Oak Ridge National Laboratory


News Release

Media Contact: Ron Walli (wallira@ornl.gov)
Communications and External Relations


ORNL researchers developing fuels from unlikely sources

OAK RIDGE, Tenn., April 24, 1997 — Some futurists dream about using hydrogen as a fuel to replace the dwindling supply of fossil fuels because it burns cleaner and uses renewable resources, including waste materials.

Jonathan Woodward of the Department of Energy's (DOE) Oak Ridge National Laboratory (ORNL) has found a new method that extracts hydrogen from certain forms of sugars, such as cellulose, lactose and starch. Cellulose is the principal component of biomass and the garbage we throw away every day.

To produce hydrogen from these sources, an enzyme, cellulase, must be used to convert complex sugars that constitute cellulose into a simple sugar - glucose. Enzymes from microorganisms are then used to convert the glucose into hydrogen.

"The abundance of these complex sugars, the ability to make glucose very quickly and the clean burning of hydrogen make this technology very attractive," said Woodward, a researcher in ORNL's Chemical Technology Division. "And unlike fossil fuels, which produce various pollution-creating wastes, the only waste in burning hydrogen is water."

Woodward refers to the sugars as abundant because they are easily obtainable and easily reproduced. Cellulose, the basic building block of all plant matter, can be found in wood and paper products - even old newspapers.
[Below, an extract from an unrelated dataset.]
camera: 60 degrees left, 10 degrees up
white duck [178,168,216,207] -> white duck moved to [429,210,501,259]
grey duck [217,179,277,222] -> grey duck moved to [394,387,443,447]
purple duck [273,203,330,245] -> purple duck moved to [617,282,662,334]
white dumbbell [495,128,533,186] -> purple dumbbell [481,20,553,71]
Glucose, the most common sugar, occurs by itself or in combination with other sugars. Lactose, a milk sugar, contains glucose and galactose, which also occurs in cheese product wastes, such as cheese whey. Galactose and xylose, another principal sugar in biomass, both allow conversion into hydrogen.

Woodward said he sees the burning of hydrogen fuel as another option to go along with the conversion of corn into ethanol. However, to make the hydrogen yield from cellulose high enough for commercial use, more research and development is necessary to reduce the costs of the catalysts used in this process, as well as to increase the rate of hydrogen production.

Since publishing this work in Nature Biotechnology in July 1996, Woodward and his research group have greatly increased the rates of hydrogen production and almost doubled the efficiency of the process.

"Ultimately, in the next century, as genetic engineering becomes more effective, we will be able to make a more abundant and cheap supply of the catalysts required to make sugar into hydrogen," Woodward said. "Also, if you can reuse the catalysts, costs will come down significantly."

The project received joint funding from DOE's Office of Energy Efficiency and Renewable Energy and the Office of Energy Research.

ORNL, one of DOE's multiprogram national research and development facilities, is managed by Lockheed Martin Energy Research Corporation.